◆ Description of the task:
Beginning with the first line below, output every record verbatim and leave out the images.

◆ Data under study:
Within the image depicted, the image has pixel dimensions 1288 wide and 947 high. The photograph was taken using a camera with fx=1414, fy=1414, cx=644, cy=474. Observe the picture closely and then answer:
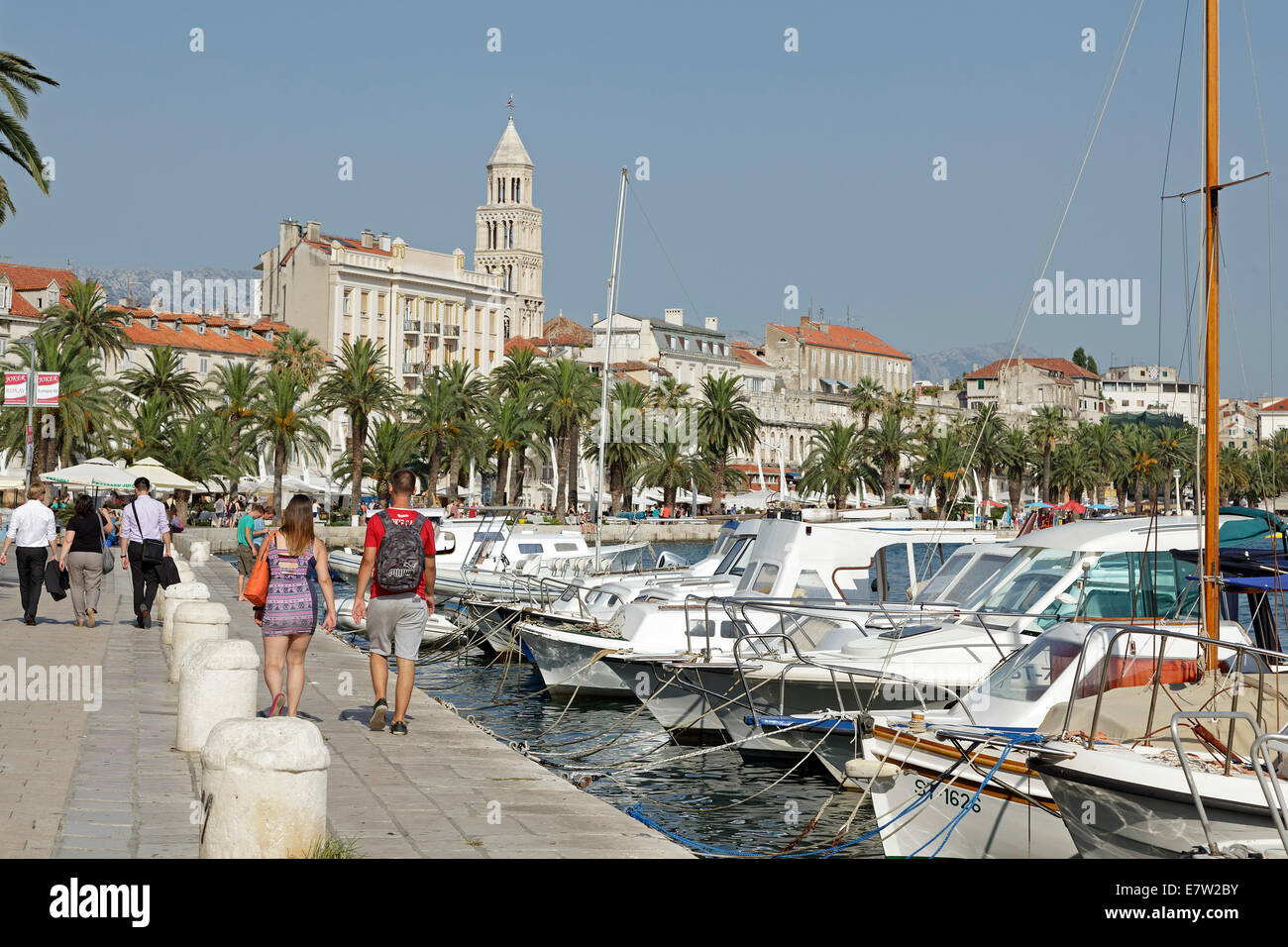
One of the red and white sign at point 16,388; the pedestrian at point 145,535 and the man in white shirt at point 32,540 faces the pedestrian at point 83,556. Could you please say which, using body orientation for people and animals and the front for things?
the red and white sign

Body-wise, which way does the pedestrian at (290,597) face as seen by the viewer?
away from the camera

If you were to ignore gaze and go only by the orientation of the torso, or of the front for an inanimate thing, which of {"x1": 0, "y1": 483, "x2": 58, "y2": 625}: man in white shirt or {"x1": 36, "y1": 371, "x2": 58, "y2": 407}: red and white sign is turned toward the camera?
the red and white sign

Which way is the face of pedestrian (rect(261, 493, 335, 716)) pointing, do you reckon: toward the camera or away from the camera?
away from the camera

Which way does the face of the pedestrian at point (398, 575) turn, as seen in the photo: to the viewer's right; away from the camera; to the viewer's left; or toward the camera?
away from the camera

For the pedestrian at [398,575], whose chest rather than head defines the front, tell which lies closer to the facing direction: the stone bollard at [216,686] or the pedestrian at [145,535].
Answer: the pedestrian

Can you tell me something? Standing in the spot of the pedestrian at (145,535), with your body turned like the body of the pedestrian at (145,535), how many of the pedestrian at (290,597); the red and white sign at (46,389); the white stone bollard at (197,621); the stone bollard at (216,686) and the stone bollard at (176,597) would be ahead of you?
1

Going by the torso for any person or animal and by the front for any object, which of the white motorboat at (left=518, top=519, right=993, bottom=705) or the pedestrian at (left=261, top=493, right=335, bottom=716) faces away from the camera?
the pedestrian

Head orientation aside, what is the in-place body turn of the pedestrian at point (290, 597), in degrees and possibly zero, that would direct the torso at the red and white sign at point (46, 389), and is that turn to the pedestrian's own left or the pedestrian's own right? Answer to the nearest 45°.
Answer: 0° — they already face it

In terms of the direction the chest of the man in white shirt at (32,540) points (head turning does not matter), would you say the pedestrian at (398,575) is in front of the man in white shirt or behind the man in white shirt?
behind

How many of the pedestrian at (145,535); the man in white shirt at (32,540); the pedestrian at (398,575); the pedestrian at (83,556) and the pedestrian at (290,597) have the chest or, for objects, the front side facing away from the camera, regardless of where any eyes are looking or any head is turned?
5

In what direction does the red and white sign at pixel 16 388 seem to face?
toward the camera

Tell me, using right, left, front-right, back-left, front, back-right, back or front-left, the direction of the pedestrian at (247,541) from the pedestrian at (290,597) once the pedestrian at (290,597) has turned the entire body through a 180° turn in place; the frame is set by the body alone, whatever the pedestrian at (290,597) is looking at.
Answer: back

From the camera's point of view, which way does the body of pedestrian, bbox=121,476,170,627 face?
away from the camera

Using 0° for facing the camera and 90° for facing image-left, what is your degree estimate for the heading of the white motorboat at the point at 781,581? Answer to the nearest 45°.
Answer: approximately 45°

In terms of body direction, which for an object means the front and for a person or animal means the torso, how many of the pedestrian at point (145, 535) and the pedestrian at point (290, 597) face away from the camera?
2

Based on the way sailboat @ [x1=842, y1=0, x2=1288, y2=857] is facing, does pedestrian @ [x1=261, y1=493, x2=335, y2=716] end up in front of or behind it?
in front

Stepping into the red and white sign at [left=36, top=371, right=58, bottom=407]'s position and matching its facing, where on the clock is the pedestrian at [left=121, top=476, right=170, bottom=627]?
The pedestrian is roughly at 12 o'clock from the red and white sign.

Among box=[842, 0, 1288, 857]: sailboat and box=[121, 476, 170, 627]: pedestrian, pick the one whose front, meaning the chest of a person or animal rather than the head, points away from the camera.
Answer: the pedestrian

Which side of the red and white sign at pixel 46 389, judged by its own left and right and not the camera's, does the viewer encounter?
front

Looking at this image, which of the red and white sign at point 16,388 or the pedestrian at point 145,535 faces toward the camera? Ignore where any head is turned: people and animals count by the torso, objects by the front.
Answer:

◆ Solution for this task:
Within the image depicted, the image has pixel dimensions 1288 wide and 947 high. The photograph was taken using a camera with fx=1414, fy=1414, cx=644, cy=474. Observe the picture closely and then answer:
One of the red and white sign at point 16,388; the pedestrian at point 145,535 and the man in white shirt at point 32,540 faces the pedestrian at point 83,556. Could you please say which, using body orientation for people and animals and the front for things?
the red and white sign

Body-wise, which way does the pedestrian at (290,597) face as seen by the viewer?
away from the camera

If you were to ignore gaze and go only by the orientation of the torso, or of the front for an inanimate thing, which of {"x1": 0, "y1": 483, "x2": 58, "y2": 625}: man in white shirt or {"x1": 36, "y1": 371, "x2": 58, "y2": 407}: red and white sign is turned toward the camera?
the red and white sign

Which way is the face of pedestrian (rect(261, 493, 335, 716)) pointing, do you reckon: toward the camera or away from the camera?
away from the camera

Which way does the face of the pedestrian at point (398, 575) turn, as seen in the photo: to the viewer's right; away from the camera; to the viewer's left; or toward the camera?
away from the camera

For the pedestrian at [398,575], whose chest rather than head defines the front, tell which lies closer to the facing direction: the stone bollard at [216,686] or the pedestrian at [145,535].
Answer: the pedestrian

Can you tell me something? Standing in the spot of the pedestrian at (145,535), with your body turned like the body of the pedestrian at (145,535), how many of the pedestrian at (290,597); the red and white sign at (46,389); the white stone bollard at (197,621); the stone bollard at (216,686) and the stone bollard at (176,597) would be ahead of you?
1

Going by the torso for any person or animal and by the front for any object, which of the white motorboat at (left=518, top=519, right=993, bottom=705) or the pedestrian at (left=261, top=493, right=335, bottom=716) faces away from the camera?
the pedestrian

Head orientation aside, what is the in-place body turn of the pedestrian at point (290, 597), in degrees and possibly zero, that would direct the torso at the red and white sign at point (46, 389), and is that turn to the pedestrian's own left or the pedestrian's own right? Answer to the nearest 45°.
Answer: 0° — they already face it

In terms of the direction the chest of the man in white shirt at (32,540) points (head turning does not matter), would you say the pedestrian at (398,575) is in front of the man in white shirt or behind the man in white shirt?
behind

How many of the pedestrian at (145,535); the man in white shirt at (32,540); the pedestrian at (398,575); the pedestrian at (83,556) and the pedestrian at (290,597) have the chest or, for objects, the front side facing away from the camera, regardless of where any eyes are looking or any head is turned?
5

In what direction does the red and white sign at pixel 16 388 seem to face?
toward the camera

Tell me, using right, left, front-right, back-left, front, back-right, back or front-left, the direction of the pedestrian at (247,541) from the pedestrian at (290,597) once the pedestrian at (290,597) has turned the entire body through a 180° turn in place; the frame is set by the body alone, whatever the pedestrian at (290,597) is looking at.
Answer: back

From the camera's point of view, which way does the body of pedestrian, bbox=121,476,170,627 face?
away from the camera

Using 0° for facing the camera and 90° for facing image-left, what is your degree estimate for the heading of the white motorboat at the point at 781,581? Answer to the nearest 45°.
Answer: approximately 45°

In terms of body direction, which for an object means the front and for a person or animal means the torso, how many of the pedestrian at point (145, 535) and the pedestrian at point (290, 597) face away from the camera?
2

Based on the way sailboat @ [x1=842, y1=0, x2=1288, y2=857] is facing, does pedestrian @ [x1=261, y1=493, x2=335, y2=716] end up in front of or behind it?
in front

Stepping into the red and white sign at [left=36, top=371, right=58, bottom=407]'s position and matching its facing, where on the clock is the pedestrian at [left=121, top=476, right=170, bottom=627]?
The pedestrian is roughly at 12 o'clock from the red and white sign.

Among box=[842, 0, 1288, 857]: sailboat and box=[121, 476, 170, 627]: pedestrian, pick the one whose front, meaning the chest of a person or animal rather than the head, points away from the camera.
Answer: the pedestrian

Which side of the red and white sign at pixel 46 389, judged by its own left and right and not the camera's, does the viewer encounter?
front

Looking at this image, which of the red and white sign at point 16,388 or the pedestrian at point 145,535 faces toward the camera? Ignore where any head is turned: people and animals count by the torso, objects by the front.
Answer:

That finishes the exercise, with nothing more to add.